Action item: Below are the records; locate each line with the word "Entry" and copy it.

Provided entries:
◆ ◆ ◆ ◆ ◆ ◆ ◆

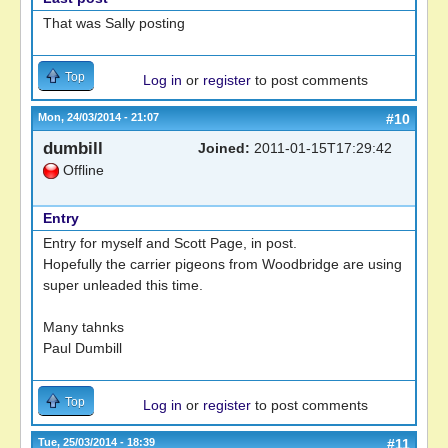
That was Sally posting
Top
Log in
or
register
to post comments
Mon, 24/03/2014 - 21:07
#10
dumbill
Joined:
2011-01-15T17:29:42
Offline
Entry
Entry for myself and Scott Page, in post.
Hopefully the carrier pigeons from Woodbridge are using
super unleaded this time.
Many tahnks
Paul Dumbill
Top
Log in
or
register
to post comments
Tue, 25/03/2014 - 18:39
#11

◆ ◆ ◆ ◆ ◆ ◆ ◆

Task response:
Entry
Entry for myself and Scott Page, in post.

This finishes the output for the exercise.